Professeur d’histoire-géographie

rédacteur en chef de la revue Connaissance de la Meuse

Résumé

Collection privée

Dernière ville française évacuée, Verdun a vécu la présence de troupes allemandes pendant plus de 1000 jours, du 9 novembre 1870 au 13 septembre 1873, les quartiers extra muros et les villages avoisinants ayant déjà été occupés pendant le blocus de la ville, qui a duré du 17 août au 9 novembre 1870.

Marquée par une répression réelle (deux civils ont été exécutés) mais limitée et par une résistance très discrète jusqu'à la signature de la paix (10 mai 1871), l'occupation se déroule ensuite dans une atmosphère plus apaisée, ce qui n'exclut pas les tensions entre civils et militaires.

Les travaux des auteurs meusiens rédigés dès 1872-1874 dénoncent les violences de l'occupant, et les commémorations perpétuent le souvenir de l'exécution du notaire Violard. A l'inverse, les ouvrages d'Emile Chantriot, plus tardifs (1916-1922) proposent une vision plus mesurée de la période, ce qui doit nous amener à dresser un bilan des rapports entre civils français et militaires allemands à Verdun, durant les années 1870-1873.

Biographie

Professeur d'Histoire-Géographie au collège d'Etain, Cédric Spagnoli est titulaire d'un DEA. Vice-président de l'association Connaissance de la Meuse et rédacteur en chef de la revue du même nom,  il a déjà consacré plusieurs articles et plusieurs conférences à la Guerre de 1870 en Meuse.

Bibliographie sélective

"Verdun dans la Guerre de 1870. Le siège, l'occupation, la mémoire", parution prévue en 2020.

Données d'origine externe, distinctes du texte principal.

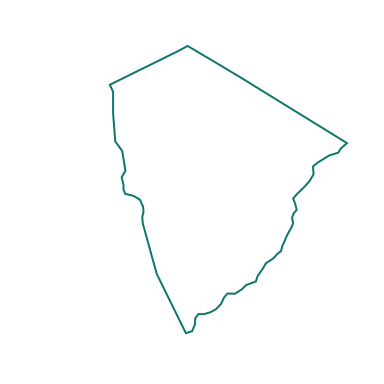 Ouro Branco, Alagoas, Brazil (Mercator projection), rotated 205°
{"feature_id": "56859067B3091732010719", "entity_name": "Ouro Branco", "entity_type": "district", "adm_level": 2, "iso_a3": "BRA", "parent_name": "Brazil", "parent_adm1": "Alagoas", "projection": "mercator", "projection_center": [-37.381, -9.112], "detail": "fine", "context": "isolated", "style": "outline", "palette": "teal", "viewbox_px": 384, "rotation_deg": 205, "n_neighbors": 0, "source": "geoboundaries", "source_scale": "gbopen_adm2", "svg_char_len": 922}
<svg xmlns="http://www.w3.org/2000/svg" viewBox="0 0 384 384"><g transform="rotate(205 192 192)"><path d="M133.1,66.0L133.4,73.3L135.7,78.8L134.6,84.0L129.6,86.3L124.4,90.9L120.8,95.9L118.4,102.6L118.4,109.8L117.0,115.0L110.1,117.9L105.8,124.7L103.5,130.7L96.3,137.9L97.0,143.5L95.4,152.7L94.9,158.8L90.2,166.2L88.5,172.0L86.3,176.2L87.3,180.7L87.3,185.4L87.6,193.2L86.9,201.3L87.1,206.4L90.5,211.0L90.8,215.8L89.6,220.1L93.5,224.9L97.6,228.8L95.9,234.8L92.8,242.7L90.2,251.1L89.3,259.3L93.1,266.3L90.7,271.5L83.1,283.1L76.1,289.4L75.5,294.4L72.2,301.8L198.7,316.6L209.8,317.7L216.1,318.4L257.7,322.5L265.3,312.4L270.3,306.2L311.8,254.5L305.9,249.5L296.4,229.3L282.9,205.4L272.6,199.7L261.3,183.1L262.0,175.7L257.0,169.4L255.2,165.3L251.8,162.1L243.4,163.8L236.1,163.1L230.2,158.1L227.6,153.6L226.4,148.0L223.1,142.4L219.3,138.0L189.3,102.8L137.9,61.5L133.1,66.0Z" fill="none" stroke="#0f766e" stroke-width="2"/></g></svg>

"Les légitimistes et la décentralisation en Lorraine au XIXe siècle. Autour du Projet de Nancy." dans les Annales de l'Est, n°2, 2004.

"Les chemins de fer de l’Est dans la Guerre de 1870", dans Connaissance de la Meuse, n°105, juin 2012, p.17-21.

"Le monument du jardin de l’évêché", dans Connaissance de la Meuse, n°109, juillet 2013, p.20-22.